§ **TASK DETAILS**
Give a count of the lines below that have the string "bottle" in them, with no other words.
◇ ◇ ◇ ◇
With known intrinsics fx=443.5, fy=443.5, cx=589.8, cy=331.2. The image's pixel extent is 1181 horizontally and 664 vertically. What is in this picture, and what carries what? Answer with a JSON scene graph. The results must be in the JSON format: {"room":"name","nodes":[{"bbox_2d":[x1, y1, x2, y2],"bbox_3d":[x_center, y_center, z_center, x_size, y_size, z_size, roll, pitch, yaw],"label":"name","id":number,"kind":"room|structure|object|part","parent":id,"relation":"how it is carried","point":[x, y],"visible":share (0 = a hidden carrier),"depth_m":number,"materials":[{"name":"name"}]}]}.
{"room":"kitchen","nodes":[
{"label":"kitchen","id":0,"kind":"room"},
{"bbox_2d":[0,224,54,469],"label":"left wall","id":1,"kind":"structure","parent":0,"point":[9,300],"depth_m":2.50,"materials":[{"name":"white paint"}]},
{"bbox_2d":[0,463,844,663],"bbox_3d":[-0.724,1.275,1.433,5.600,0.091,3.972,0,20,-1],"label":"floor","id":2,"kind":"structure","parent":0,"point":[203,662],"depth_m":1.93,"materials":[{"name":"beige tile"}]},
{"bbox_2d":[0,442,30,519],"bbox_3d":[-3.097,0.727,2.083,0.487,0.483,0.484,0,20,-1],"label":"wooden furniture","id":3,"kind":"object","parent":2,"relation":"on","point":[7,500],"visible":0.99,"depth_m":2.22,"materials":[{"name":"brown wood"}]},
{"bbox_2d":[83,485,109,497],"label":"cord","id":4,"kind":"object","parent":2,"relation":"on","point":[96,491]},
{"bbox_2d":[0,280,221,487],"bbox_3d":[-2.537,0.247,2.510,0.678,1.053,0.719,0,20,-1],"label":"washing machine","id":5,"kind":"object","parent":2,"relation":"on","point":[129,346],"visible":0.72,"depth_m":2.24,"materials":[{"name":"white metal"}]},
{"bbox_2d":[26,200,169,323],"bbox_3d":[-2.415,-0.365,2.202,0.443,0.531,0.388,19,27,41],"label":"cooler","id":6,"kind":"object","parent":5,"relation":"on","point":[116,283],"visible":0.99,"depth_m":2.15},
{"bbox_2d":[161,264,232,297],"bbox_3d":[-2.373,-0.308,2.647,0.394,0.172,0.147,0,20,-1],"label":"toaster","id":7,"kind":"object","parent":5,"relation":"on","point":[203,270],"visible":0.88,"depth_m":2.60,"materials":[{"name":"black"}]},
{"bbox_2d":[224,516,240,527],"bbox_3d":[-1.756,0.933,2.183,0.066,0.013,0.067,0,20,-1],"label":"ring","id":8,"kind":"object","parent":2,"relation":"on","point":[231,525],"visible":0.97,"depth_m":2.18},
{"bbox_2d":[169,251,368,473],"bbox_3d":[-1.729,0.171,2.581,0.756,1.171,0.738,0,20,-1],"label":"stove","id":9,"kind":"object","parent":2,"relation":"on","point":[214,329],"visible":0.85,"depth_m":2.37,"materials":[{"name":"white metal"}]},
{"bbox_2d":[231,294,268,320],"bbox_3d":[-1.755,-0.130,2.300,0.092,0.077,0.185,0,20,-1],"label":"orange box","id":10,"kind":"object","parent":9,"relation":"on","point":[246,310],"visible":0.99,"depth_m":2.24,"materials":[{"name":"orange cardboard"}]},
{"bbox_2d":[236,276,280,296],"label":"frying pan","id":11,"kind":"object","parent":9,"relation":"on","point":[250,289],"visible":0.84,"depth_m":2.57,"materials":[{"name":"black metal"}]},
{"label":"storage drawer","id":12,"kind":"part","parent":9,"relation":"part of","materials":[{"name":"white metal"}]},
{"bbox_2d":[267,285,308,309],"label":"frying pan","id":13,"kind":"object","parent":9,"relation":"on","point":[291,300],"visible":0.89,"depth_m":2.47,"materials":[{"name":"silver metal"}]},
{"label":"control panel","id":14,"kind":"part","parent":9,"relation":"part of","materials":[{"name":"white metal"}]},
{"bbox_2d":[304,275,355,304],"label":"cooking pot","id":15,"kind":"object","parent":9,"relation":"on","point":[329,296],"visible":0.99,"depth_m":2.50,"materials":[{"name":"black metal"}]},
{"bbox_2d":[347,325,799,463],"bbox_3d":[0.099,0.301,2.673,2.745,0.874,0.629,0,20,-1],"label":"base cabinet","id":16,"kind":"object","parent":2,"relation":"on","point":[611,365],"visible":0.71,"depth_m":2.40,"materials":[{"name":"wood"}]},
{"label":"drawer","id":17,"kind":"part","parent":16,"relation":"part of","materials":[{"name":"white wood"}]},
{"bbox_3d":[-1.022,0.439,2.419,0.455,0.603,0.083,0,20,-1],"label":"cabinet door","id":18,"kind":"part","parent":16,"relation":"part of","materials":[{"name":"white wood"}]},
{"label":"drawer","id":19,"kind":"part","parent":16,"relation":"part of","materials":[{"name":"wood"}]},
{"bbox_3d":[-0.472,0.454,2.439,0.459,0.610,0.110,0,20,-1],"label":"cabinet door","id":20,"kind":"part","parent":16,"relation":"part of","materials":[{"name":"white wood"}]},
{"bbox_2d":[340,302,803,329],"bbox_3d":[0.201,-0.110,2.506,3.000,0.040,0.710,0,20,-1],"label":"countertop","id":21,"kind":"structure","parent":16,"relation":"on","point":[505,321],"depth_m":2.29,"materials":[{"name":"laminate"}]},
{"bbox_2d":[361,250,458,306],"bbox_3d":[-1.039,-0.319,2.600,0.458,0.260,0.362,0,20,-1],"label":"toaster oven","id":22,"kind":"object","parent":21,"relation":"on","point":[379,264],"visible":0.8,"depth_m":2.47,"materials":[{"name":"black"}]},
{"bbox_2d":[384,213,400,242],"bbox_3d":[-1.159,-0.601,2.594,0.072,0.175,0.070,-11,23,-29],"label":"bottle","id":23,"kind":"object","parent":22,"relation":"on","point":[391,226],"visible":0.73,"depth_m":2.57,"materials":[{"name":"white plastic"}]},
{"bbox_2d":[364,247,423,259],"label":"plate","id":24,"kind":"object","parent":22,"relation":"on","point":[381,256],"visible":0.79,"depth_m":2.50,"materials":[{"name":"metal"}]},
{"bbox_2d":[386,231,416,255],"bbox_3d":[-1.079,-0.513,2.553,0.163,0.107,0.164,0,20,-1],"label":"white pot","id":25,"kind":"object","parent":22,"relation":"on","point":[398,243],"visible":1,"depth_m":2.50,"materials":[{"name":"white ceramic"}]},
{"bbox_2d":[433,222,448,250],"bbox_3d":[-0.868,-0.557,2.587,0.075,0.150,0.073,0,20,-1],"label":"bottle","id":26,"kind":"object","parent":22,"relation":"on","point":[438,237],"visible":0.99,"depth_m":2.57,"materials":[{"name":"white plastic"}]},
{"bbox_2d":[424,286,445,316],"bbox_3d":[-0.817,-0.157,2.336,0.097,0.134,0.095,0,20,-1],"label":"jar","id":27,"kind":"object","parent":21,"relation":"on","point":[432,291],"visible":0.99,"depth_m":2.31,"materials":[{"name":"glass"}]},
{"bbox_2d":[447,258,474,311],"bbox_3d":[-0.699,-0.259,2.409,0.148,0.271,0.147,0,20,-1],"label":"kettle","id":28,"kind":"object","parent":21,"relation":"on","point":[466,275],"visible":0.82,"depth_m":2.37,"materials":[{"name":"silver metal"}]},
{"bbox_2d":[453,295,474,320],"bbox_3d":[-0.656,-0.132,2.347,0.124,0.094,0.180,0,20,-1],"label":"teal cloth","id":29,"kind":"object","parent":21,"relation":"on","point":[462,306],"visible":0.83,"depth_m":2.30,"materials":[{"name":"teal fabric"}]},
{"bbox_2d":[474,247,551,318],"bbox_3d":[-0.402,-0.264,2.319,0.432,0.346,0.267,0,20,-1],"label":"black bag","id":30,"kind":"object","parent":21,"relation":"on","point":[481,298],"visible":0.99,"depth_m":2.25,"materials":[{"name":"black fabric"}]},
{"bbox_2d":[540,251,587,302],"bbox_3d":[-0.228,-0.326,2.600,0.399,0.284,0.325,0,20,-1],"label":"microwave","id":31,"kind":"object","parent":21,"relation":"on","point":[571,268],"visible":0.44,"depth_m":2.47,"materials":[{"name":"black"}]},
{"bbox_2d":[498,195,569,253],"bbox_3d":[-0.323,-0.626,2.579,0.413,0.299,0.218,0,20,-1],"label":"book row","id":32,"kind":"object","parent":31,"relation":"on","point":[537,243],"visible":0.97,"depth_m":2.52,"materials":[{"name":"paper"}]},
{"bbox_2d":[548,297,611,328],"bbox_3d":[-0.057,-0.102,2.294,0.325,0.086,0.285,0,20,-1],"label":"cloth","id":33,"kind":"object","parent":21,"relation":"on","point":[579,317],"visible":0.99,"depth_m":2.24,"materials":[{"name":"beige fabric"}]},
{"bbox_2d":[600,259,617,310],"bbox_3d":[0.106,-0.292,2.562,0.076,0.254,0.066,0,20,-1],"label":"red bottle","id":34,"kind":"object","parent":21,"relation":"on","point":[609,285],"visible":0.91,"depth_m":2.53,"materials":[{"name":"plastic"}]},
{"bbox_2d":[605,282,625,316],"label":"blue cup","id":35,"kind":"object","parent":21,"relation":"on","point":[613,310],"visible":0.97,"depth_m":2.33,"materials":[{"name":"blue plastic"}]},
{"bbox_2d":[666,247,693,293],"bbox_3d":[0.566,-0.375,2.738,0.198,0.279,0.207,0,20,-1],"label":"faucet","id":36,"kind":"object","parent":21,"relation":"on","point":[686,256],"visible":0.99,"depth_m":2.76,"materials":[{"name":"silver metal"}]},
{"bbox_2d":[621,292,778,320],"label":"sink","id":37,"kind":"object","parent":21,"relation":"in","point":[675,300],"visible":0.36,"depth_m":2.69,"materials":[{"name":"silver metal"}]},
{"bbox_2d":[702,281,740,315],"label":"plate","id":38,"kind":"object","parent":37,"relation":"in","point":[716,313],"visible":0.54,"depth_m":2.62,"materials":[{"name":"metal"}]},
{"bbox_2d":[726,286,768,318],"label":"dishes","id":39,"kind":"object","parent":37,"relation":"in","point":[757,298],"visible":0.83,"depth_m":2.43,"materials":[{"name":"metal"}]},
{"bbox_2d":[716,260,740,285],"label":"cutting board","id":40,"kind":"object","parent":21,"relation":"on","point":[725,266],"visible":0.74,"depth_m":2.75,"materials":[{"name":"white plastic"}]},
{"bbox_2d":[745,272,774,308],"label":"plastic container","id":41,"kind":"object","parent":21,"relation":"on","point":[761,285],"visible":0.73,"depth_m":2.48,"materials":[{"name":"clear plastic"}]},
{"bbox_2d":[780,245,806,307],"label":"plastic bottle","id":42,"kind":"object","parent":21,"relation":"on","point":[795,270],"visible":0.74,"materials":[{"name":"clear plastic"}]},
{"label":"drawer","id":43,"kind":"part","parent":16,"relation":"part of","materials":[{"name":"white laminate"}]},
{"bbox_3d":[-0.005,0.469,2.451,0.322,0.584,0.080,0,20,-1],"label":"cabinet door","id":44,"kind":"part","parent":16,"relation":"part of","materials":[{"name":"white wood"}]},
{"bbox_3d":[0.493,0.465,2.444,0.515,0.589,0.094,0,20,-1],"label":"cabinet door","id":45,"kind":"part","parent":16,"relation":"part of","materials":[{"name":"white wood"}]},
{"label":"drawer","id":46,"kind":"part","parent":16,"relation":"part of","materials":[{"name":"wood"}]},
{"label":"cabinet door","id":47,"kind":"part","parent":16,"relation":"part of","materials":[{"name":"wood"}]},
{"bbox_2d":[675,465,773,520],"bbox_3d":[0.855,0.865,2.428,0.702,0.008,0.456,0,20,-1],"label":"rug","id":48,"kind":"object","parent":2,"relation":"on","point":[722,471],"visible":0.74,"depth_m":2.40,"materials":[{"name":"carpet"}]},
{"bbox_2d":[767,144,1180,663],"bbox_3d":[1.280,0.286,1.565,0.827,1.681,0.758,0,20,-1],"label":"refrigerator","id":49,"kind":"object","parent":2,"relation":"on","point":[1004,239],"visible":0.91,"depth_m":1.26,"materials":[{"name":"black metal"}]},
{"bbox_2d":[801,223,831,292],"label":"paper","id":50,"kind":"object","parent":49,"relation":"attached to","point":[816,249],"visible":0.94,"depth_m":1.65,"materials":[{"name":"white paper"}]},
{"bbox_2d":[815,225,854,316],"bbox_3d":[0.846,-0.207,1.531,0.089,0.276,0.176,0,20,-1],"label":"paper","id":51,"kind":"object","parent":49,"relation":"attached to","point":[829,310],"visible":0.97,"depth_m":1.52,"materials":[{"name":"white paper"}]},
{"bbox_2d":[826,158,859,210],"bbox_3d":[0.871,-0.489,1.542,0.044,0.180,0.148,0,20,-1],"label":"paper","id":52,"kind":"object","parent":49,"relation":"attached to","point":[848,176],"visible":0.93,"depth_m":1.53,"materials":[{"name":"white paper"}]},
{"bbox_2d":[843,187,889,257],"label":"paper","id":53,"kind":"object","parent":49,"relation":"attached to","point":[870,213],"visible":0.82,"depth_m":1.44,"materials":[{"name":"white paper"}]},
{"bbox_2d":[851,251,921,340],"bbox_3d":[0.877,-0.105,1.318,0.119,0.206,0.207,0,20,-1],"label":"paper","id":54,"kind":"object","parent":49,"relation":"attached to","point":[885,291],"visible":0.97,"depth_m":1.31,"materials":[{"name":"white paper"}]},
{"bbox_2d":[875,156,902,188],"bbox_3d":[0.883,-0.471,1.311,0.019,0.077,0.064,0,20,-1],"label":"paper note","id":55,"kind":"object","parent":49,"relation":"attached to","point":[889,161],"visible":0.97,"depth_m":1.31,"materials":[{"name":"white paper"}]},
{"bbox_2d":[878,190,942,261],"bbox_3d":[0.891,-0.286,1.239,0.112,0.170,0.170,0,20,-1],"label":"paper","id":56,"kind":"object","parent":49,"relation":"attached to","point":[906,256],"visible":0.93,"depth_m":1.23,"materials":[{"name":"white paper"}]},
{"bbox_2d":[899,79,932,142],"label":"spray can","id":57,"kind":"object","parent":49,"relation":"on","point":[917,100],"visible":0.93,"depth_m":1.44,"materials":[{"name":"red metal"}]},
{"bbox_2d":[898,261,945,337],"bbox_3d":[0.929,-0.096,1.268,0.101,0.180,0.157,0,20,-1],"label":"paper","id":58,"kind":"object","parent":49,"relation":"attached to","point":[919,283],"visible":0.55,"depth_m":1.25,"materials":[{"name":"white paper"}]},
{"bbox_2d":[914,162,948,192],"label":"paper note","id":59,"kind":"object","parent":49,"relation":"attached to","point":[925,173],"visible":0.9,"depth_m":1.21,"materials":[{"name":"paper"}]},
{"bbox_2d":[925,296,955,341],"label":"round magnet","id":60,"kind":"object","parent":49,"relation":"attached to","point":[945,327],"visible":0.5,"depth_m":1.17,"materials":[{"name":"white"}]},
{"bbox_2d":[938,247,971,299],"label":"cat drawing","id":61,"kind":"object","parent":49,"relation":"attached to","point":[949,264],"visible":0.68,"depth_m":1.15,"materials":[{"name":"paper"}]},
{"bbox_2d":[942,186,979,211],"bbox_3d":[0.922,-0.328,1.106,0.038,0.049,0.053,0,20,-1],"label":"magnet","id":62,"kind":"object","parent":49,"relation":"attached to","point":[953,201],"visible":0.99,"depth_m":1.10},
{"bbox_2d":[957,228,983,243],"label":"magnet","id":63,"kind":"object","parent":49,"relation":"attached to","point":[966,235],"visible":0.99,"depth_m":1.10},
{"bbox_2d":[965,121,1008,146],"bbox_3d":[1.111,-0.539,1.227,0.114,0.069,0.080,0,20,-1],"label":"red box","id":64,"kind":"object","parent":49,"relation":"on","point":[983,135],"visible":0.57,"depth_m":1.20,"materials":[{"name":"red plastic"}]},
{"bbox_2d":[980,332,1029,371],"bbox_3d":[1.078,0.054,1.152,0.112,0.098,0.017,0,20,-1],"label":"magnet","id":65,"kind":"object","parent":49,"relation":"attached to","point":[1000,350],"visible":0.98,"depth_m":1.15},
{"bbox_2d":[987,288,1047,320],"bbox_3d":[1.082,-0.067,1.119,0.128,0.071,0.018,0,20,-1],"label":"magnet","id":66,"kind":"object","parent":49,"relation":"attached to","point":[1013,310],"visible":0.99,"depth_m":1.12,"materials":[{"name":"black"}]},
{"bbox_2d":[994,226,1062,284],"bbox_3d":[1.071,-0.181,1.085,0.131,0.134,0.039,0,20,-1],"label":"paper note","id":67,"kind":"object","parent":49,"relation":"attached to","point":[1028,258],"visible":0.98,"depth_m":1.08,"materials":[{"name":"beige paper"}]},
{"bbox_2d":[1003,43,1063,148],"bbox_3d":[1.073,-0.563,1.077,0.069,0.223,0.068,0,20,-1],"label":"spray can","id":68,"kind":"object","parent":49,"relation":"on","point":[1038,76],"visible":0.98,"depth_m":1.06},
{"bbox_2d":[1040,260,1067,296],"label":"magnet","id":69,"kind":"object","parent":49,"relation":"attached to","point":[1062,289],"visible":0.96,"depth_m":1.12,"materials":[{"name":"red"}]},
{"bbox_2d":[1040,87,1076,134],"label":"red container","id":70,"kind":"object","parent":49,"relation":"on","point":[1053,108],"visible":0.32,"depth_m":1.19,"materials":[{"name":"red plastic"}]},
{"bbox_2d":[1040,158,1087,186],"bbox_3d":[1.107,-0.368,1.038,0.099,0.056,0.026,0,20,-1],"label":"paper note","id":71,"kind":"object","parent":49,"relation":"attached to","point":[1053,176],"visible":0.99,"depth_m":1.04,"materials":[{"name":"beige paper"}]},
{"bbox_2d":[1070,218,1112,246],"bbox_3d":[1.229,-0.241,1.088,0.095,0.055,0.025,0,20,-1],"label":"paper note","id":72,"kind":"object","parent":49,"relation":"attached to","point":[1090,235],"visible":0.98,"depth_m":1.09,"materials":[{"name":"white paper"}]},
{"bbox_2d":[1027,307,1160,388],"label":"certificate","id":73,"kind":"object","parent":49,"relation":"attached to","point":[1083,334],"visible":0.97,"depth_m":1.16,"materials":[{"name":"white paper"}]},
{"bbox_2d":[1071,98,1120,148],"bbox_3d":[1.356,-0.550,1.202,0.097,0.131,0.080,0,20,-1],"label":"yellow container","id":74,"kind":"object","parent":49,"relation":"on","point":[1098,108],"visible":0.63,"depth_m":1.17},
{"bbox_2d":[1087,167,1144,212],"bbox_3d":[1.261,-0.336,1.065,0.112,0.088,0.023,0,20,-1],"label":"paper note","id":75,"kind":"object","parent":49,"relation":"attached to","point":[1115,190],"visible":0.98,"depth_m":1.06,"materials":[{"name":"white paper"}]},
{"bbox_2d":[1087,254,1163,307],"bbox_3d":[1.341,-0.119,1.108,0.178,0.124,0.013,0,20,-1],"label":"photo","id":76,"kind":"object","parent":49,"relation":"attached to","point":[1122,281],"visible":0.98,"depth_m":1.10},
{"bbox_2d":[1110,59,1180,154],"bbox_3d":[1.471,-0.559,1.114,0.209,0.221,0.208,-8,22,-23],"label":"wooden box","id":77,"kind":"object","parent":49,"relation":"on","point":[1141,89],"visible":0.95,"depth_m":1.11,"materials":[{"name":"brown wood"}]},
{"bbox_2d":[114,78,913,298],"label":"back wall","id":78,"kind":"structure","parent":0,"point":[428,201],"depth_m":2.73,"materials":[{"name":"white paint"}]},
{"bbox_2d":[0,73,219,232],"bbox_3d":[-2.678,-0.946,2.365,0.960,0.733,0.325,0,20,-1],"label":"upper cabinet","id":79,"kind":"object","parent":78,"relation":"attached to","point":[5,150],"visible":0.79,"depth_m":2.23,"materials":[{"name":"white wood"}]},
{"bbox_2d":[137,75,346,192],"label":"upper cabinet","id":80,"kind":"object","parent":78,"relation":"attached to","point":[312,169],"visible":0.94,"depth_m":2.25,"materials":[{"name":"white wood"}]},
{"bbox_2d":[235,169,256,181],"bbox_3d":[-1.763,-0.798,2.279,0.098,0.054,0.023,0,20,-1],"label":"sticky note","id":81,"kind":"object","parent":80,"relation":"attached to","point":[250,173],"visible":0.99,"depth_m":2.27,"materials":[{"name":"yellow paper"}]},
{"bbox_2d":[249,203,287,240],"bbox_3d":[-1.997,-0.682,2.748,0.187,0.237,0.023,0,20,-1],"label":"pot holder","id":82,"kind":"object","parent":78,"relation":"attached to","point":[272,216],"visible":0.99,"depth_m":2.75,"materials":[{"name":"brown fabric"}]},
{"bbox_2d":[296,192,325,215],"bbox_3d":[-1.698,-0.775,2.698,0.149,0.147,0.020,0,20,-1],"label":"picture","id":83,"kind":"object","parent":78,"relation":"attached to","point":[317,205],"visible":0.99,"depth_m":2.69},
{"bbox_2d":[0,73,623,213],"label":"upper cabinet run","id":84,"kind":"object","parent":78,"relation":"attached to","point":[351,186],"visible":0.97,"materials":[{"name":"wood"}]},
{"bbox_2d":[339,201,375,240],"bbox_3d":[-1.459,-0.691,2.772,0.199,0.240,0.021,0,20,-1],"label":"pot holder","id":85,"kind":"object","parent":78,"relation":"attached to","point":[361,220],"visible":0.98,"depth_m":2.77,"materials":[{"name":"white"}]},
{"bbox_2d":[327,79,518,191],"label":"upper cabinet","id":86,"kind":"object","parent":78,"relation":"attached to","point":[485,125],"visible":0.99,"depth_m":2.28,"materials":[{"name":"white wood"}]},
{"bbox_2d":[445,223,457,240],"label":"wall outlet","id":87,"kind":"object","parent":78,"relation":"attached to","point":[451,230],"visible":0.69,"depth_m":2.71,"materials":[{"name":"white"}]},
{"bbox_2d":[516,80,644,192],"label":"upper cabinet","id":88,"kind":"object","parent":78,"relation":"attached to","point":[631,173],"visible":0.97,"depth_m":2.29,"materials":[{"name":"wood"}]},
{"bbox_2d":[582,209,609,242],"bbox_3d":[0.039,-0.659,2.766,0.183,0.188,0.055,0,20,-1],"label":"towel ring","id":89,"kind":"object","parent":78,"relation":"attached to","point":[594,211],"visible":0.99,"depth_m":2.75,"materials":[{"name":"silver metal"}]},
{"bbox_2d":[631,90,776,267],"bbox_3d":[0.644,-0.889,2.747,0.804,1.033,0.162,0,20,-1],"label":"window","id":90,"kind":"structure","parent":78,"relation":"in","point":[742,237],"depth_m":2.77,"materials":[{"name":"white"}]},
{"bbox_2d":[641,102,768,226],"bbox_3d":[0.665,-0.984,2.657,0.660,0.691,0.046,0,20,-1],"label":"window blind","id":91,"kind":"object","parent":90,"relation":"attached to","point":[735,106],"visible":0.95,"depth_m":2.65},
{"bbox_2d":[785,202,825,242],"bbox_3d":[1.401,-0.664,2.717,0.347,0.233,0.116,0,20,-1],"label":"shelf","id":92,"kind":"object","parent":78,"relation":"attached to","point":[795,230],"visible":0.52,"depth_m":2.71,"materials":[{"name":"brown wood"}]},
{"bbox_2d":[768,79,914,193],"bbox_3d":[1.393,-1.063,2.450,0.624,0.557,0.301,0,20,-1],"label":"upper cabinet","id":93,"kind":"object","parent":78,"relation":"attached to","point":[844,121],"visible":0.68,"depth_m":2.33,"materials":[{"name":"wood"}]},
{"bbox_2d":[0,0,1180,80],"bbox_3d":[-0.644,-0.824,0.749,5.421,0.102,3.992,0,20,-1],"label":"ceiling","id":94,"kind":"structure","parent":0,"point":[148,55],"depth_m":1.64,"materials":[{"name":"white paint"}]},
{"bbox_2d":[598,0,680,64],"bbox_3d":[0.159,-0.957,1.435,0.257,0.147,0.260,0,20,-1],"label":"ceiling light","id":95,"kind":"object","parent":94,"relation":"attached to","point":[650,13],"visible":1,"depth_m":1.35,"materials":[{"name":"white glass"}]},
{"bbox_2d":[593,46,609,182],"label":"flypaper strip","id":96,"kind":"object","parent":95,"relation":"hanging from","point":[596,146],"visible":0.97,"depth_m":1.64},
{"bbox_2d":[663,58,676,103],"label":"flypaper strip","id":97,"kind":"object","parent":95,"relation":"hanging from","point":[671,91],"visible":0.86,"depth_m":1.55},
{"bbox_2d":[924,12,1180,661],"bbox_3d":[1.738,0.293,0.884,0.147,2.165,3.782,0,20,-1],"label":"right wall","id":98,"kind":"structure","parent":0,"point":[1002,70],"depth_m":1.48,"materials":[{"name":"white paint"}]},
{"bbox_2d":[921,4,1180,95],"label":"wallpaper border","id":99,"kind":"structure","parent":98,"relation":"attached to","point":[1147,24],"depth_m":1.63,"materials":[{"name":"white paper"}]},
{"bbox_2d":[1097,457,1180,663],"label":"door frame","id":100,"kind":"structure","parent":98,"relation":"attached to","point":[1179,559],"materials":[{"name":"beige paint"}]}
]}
◇ ◇ ◇ ◇
§ **ANSWER BOX**
4